El perdedor nos cautiva porque el fracaso es algo que sentimos cerca; comprobar que el espejo en el que brillan los ídolos es tan quebradizo como el nuestro es una suerte de consuelo, aunque sea un consuelo triste. La ficción ha aprovechado bien ese hechizo del fracaso con personajes desolados que proyectan sus sombras desde las pantallas o las páginas de un libro, tipos llenos de cicatrices invisibles de los que es fácil encariñarse. Hace poco terminé `Pasado perfecto’ de Leonardo Padura, un libro lleno de perdedores como ’El flaco Carlos’, un tipo gordo que consume sus días en casa de su madre, postrado en una silla de ruedas, fumando y bebiendo ron junto a su amigo Mario mientras escuchan música en un viejo tocadiscos y desempolvan nostalgias olvidadas.

Algunos juguetes rotos, si se rompen de la manera precisa, alcanzan una especie de gloria final en la que se mantienen eternamente; es un limbo en el que reina Elvis Presley. Otros, por fortuna, no terminan de romperse nunca.

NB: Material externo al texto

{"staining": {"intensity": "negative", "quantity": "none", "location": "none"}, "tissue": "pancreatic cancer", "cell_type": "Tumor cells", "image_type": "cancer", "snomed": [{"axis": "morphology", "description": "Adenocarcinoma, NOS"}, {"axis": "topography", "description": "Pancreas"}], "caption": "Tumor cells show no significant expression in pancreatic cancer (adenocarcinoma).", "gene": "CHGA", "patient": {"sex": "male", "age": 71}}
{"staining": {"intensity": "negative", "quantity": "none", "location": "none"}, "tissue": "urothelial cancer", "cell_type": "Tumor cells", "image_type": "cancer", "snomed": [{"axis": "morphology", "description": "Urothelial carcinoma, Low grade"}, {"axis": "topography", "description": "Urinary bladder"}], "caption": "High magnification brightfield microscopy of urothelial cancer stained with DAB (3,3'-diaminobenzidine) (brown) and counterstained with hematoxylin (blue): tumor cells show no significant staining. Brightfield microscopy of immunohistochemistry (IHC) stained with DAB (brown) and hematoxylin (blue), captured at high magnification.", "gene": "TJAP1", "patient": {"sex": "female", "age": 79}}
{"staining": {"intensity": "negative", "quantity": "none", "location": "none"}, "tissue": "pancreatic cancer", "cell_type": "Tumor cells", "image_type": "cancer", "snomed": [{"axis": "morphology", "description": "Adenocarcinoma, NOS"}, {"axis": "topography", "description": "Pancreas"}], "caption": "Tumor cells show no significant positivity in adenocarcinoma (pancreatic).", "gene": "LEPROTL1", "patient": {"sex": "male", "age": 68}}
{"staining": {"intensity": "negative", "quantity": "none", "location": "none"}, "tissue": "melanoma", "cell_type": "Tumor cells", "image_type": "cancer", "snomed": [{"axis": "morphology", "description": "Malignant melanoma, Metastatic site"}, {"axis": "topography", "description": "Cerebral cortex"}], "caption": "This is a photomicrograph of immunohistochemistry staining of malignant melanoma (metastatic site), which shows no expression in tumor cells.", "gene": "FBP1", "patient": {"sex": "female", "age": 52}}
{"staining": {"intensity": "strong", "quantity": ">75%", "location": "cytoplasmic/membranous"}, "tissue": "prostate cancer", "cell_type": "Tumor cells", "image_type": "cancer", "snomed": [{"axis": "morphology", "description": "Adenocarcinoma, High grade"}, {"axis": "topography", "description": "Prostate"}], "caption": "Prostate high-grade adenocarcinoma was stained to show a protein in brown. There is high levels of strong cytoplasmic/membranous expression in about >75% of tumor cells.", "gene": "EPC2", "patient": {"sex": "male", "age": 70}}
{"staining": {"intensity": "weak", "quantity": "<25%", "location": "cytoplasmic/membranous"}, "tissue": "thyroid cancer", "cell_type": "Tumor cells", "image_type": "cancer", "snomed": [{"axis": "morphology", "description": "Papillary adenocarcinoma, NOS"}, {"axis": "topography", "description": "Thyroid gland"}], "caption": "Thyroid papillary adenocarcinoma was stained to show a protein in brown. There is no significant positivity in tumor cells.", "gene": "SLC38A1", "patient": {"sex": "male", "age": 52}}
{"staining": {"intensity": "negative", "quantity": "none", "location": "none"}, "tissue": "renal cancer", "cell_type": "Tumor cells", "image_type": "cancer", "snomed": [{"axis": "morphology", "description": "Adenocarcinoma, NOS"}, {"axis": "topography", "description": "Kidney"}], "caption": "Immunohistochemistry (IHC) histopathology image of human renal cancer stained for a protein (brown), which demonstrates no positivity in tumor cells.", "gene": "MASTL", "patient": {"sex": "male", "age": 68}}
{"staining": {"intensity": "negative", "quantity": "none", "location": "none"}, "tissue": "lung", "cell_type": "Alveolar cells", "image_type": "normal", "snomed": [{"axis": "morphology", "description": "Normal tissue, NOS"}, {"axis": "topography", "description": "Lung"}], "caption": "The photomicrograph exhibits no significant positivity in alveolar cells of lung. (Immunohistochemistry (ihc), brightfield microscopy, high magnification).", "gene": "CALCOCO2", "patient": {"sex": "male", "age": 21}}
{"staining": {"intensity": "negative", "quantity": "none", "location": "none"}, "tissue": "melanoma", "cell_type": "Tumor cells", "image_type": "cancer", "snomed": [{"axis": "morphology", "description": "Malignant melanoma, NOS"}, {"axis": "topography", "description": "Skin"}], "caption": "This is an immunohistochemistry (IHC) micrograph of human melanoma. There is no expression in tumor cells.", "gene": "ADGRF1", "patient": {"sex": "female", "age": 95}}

Ocurre con Maradona, al que una tropa de desalmados lo mantiene en ese penoso estado desde el que pueden seguir parasitándolo. Este verano lo vimos desatarse en un palco del mundial. ‘El Pelusa’ gritaba, saltaba, se abrazaba y, aunque miraba al cielo de San Petersburgo, en realidad se asomaba al abismo de sus infiernos. Cuando se alcanza un éxito tan desmesurado tiene que ser complicado mantener la cordura. Entonces cobra sentido esa letra de Waylon Jennings: “Siempre he estado loco, eso me ha servido para no perder la cabeza”.